Despite Current Risks, Corporate Bonds Offer a Compelling Option

Market uncertainty continues to linger in the back of fixed income investors’ minds. But that can force much-needed recalibration of portfolios as tariffs and rate cuts loom. A compelling option to consider: corporate bonds.

First and foremost, the current environment is conducive to yield opportunities in corporate bonds. Additionally, credit quality is higher due to companies exhibiting stronger fundamentals despite the current risks. The byproduct of higher yields and strong fundamentals means a lower risk premium.

“The ICE BofA US Corporate Index Option-Adjusted Spread gives an aggregate spread level of 0.75,” wrote Darius McDermott in the Financial Times. “This is the lowest level since June 1998. It suggests an environment of low defaults, low borrowing, high economic growth and corporate resilience.”

However, the wild card of tariff contagion still remains, which could mean further volatility in both the equities and bond markets.
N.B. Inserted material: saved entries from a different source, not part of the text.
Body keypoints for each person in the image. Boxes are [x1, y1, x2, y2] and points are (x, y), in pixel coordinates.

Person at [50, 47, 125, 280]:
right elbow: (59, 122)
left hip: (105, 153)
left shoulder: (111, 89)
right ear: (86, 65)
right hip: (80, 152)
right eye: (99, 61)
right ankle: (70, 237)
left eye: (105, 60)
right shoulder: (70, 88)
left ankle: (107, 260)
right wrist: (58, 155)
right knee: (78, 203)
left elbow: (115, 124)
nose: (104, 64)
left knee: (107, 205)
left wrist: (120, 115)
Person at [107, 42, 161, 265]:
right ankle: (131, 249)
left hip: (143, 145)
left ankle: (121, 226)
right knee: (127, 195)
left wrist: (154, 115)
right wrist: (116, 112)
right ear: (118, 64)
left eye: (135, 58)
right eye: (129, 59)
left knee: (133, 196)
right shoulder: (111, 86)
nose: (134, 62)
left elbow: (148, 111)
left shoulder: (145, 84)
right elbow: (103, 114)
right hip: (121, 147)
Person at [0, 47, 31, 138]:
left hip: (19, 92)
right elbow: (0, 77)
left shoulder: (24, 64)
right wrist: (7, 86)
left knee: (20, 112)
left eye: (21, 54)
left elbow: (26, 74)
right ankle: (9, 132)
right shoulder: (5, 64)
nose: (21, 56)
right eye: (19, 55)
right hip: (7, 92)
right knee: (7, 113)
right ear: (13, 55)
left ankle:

This is where the income provided by the higher yield of corporate bonds can be beneficial to the latter, according to Bryn Jones, manager of the Rathbone Ethical Bond fund.

“The yields available on many bonds remain much more generous than they’ve been for years,” Jones said. “That huge reset means those yields offer very decent buffers against any further volatility in bond prices, while also offering investors a way to achieve their long-term return objectives through income yields alone.”